Estas quatro espécies de anjos são computadas de acordo com os quatro poderes das almas celestes, ou seja, a mente, a razão, a imaginação e a natureza vivificadora e movedora. Os ígneos seguem a mente das almas celestes, contemplando coisas mais sublimes. Os aéreos seguem a razão, favorecendo a faculdade racional, e de certa maneira, separam-na da sensitiva e vegetativa, servindo a uma vida ativa, assim como os ígneos servem à contemplativa. Os aquáticos seguem a imaginação, servindo a uma vida voluptuosa. Os terrestres seguem a natureza, favorecendo a natureza vegetal. Além disso, este tipo de anjos se distinguem em saturninos e joviais, de acordo com os nomes dos astros e dos céus; uns são orientais, outros ocidentais, outros meridionais e outros ainda setentrionais. Não há parte alguma do mundo destituída da ajuda adequada de um destes anjos – cada um reina num lugar específico, embora todos estejam por toda parte. Estes seres não estão sujeitos às influências dos astros, mas estão ligados ao céu acima do mundo, de onde todas as coisas recebem orientação específica e com o que todas as coisas devem estar conformes. Estes anjos são designados para diversos astros assim como para diversos lugares e épocas, não por serem limitados a qualquer lugar ou tempo, nem limitados aos corpos que governam, mas porque a Sabedoria Divina assim o decretou. Portanto, eles favorecem mais e apadrinham estes corpos, lugares, épocas e astros, recebendo o nome de diurnos, ou noturnos, ou meridionais, conforme o caso. Da mesma maneira que uns são chamados homens da floresta, outros montanheses, outros campesinos, outros domésticos, há deuses das florestas, deuses dos campos, sátiros, familiares, fadas das fontes, fadas das florestas, ninfas do mar, as náiades, as nereidas, as dríades, pieridas, hamadríades, patumidas, “hinnidas agapte”, palas, parcadas, dodonas, fanilas, lavernas, parcas, musas, as graças, os gênios, os duendes, e assim por diante.

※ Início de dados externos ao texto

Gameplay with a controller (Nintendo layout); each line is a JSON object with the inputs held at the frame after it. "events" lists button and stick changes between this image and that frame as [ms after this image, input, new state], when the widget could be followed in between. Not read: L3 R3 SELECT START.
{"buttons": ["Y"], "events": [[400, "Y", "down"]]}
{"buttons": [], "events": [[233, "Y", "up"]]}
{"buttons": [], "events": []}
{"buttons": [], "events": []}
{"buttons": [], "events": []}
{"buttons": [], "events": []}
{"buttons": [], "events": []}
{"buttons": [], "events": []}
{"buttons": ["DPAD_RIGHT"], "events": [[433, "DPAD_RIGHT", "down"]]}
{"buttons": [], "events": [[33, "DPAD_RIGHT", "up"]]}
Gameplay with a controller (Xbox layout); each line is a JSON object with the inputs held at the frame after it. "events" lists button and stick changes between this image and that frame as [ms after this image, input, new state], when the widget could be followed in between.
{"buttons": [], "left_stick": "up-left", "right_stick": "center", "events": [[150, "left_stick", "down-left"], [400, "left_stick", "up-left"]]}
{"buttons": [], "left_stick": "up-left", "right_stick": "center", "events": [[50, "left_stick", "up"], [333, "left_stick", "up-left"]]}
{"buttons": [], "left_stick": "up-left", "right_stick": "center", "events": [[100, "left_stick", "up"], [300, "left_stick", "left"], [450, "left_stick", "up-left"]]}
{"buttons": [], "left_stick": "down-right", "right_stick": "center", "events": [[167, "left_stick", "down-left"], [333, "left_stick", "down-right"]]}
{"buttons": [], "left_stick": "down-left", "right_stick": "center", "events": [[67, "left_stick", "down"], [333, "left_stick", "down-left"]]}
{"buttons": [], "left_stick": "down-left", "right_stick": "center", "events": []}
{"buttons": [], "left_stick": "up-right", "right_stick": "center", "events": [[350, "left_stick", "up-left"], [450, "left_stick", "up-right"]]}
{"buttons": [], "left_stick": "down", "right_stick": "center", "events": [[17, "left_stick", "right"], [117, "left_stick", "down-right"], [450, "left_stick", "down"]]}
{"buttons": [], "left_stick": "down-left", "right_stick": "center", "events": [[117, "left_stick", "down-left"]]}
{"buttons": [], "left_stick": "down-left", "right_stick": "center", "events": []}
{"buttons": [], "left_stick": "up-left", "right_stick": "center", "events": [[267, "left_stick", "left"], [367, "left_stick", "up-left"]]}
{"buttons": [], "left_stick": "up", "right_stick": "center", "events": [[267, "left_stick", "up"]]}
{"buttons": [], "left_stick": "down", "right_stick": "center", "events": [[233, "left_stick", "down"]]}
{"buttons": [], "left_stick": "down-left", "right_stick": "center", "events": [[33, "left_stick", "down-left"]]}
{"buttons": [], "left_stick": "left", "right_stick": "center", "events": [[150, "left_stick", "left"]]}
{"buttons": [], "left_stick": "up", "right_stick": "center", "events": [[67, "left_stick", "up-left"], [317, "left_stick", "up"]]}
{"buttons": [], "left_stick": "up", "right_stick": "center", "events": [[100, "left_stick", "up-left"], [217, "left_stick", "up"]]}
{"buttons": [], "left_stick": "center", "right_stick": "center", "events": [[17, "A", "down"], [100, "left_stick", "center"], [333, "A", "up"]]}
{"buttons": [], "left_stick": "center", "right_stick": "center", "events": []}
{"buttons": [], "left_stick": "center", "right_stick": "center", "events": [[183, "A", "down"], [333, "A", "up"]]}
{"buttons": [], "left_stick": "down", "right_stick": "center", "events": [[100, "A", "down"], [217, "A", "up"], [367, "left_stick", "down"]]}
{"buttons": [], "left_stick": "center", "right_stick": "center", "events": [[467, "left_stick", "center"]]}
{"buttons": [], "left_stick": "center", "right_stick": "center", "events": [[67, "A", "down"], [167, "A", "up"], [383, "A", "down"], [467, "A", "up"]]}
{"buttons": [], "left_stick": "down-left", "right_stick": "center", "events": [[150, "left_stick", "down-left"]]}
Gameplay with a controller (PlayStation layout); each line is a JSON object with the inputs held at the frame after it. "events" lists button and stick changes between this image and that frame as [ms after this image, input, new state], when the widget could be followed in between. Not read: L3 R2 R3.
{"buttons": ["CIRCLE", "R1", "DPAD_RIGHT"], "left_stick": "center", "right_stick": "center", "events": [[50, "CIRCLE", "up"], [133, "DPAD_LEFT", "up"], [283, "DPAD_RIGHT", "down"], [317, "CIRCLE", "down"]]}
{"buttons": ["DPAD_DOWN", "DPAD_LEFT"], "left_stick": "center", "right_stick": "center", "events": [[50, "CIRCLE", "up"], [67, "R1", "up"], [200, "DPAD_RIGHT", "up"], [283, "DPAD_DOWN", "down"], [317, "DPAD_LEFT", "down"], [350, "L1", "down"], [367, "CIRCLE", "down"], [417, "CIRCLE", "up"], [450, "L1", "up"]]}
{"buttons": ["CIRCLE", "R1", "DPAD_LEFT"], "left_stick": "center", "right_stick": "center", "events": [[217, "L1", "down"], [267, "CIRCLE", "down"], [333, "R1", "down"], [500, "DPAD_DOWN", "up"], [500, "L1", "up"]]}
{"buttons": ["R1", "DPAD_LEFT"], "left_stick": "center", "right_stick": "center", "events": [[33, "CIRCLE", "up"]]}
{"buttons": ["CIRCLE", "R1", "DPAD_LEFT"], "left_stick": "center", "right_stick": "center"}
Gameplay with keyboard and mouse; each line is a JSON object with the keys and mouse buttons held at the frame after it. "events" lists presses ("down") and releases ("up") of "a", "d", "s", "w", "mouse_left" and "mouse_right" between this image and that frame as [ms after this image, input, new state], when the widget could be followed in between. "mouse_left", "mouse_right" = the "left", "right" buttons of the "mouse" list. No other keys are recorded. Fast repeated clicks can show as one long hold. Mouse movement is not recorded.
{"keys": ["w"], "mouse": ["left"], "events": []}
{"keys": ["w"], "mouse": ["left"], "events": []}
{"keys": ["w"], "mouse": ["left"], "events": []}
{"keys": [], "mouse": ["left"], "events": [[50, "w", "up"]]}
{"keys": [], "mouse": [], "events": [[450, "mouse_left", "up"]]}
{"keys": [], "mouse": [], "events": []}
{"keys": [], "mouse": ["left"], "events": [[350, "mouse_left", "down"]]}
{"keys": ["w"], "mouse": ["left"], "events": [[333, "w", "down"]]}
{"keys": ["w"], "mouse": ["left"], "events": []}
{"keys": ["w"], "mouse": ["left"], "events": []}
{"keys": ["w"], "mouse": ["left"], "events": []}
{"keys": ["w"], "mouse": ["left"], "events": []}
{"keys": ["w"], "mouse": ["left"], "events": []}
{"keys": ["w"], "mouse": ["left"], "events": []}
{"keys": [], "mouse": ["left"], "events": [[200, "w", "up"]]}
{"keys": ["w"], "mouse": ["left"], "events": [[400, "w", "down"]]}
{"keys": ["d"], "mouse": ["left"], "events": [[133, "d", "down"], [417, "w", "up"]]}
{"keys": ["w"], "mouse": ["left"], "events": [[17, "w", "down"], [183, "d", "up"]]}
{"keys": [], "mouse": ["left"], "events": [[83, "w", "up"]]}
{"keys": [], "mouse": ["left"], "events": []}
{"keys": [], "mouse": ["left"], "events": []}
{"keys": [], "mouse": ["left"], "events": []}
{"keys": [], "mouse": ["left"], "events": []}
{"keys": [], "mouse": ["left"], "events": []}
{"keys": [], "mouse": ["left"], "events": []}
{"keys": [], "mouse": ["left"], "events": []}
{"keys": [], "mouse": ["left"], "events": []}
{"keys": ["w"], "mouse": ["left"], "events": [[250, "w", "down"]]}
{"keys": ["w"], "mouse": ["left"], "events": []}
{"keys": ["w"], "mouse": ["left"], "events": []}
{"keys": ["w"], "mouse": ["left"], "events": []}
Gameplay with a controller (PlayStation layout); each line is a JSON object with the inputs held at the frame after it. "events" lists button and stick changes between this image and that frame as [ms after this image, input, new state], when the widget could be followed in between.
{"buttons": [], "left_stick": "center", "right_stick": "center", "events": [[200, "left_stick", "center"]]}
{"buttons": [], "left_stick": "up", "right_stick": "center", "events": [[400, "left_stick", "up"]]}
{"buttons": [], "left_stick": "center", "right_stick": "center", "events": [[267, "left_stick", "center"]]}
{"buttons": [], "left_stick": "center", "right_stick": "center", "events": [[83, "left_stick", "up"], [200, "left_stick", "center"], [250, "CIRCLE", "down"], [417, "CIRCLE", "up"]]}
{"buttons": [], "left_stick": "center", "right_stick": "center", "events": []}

O povo chama-os de superiores; alguns, de semi-deuses e deusas. Alguns destes são tão conhecidos pelos homens que até são afetados pelas perturbações dos homens. Segundo Platão, os homens muitas vezes realizam coisas extraordinárias, orientados por estes seres, assim como orientados por outros homens. Alguns animais que conhecemos bem, tais como macacos, cachorros, elefantes, fazem coisas estranhas para sua espécie. Os que escreveram as crônicas dos dinamarqueses e dos noruegueses comprovam que vários tipos de espíritos dessas regiões se sujeitam às ordens do homem. Alguns deles parecem ter um corpo e são mortais, são concebidos e morrem, embora tenham vida longa segundo a opinião dos egípcios e dos platônicos, idéia especialmente defendida por Proclo, Plutarco, o filósofo Demérito, o retórico Emiliano. Portanto, estes espíritos do terceiro tipo, segundo a opinião dos platônicos, formam tantas legiões quantos astros existem nos céus, mas existem aqueles que pensam (como Atanásio) que o verdadeiro número dos espíritos bons é o mesmo dos homens, noventa e nove partes, segundo a parábola dos cem carneiros. Outros acham que seja de nove partes apenas, segundo a parábola dos dez bodes.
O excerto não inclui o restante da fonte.